_Try it:_ Search the records for the word "Gameplay" and copy each line in which it appears.

------ Data for analysis ------

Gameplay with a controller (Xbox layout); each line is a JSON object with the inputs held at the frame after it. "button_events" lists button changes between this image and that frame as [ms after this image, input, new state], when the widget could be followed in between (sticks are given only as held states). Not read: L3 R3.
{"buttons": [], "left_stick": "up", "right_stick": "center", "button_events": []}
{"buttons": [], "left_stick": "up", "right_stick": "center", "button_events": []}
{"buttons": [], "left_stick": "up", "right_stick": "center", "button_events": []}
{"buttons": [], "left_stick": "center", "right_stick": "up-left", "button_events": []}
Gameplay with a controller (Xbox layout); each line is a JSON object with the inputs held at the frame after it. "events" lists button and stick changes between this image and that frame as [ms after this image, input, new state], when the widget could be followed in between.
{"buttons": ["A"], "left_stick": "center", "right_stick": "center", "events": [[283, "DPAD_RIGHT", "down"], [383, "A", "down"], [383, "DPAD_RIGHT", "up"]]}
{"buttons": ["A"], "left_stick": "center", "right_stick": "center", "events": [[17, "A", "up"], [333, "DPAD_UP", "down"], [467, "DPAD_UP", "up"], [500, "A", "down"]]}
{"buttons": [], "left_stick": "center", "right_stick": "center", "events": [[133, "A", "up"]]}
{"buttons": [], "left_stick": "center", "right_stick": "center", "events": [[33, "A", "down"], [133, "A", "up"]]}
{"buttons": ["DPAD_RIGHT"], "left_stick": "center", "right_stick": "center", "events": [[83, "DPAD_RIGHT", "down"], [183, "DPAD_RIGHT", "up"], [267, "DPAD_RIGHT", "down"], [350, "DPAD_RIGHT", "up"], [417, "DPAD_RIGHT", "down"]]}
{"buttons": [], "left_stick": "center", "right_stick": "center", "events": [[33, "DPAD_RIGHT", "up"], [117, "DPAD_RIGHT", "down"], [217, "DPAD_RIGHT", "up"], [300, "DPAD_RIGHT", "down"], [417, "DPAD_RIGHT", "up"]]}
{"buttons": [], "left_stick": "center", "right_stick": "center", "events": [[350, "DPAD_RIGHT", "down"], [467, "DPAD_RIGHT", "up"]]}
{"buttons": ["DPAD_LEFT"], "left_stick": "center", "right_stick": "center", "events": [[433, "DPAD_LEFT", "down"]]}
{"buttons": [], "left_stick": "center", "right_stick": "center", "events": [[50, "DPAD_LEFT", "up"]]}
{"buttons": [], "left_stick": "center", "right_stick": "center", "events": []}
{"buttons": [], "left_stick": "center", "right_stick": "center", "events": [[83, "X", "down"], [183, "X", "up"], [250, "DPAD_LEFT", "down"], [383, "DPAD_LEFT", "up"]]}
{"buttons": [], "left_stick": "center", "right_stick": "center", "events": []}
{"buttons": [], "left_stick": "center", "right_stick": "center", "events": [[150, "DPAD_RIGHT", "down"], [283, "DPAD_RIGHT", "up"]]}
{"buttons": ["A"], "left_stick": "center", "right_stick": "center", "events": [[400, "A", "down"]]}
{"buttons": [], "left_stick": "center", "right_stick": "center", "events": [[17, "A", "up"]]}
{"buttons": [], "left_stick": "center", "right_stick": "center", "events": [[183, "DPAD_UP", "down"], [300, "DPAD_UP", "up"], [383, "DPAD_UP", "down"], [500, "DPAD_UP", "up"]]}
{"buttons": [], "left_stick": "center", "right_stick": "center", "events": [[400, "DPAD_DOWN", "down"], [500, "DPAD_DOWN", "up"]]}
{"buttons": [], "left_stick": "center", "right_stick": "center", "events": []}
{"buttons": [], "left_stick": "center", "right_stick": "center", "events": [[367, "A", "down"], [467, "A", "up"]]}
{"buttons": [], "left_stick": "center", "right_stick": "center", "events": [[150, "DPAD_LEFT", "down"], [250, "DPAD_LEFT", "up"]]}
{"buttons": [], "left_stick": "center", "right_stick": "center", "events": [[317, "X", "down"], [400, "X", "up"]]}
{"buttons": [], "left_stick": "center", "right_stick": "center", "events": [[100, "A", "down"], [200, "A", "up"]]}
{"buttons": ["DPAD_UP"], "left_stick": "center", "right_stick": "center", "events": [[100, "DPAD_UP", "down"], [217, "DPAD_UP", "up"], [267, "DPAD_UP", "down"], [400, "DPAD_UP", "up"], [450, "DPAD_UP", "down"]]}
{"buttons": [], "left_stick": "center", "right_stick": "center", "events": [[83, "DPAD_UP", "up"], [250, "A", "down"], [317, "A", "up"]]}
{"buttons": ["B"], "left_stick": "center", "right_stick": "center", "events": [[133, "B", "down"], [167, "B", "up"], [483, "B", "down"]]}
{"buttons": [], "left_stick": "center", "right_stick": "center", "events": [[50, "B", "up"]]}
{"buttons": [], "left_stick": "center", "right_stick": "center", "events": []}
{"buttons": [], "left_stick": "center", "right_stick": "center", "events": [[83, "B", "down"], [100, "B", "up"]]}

------

_Output of the task:_
Gameplay with a controller (Xbox layout); each line is a JSON object with the inputs held at the frame after it. "button_events" lists button changes between this image and that frame as [ms after this image, input, new state], when the widget could be followed in between (sticks are given only as held states). Not read: L3 R3.
Gameplay with a controller (Xbox layout); each line is a JSON object with the inputs held at the frame after it. "events" lists button and stick changes between this image and that frame as [ms after this image, input, new state], when the widget could be followed in between.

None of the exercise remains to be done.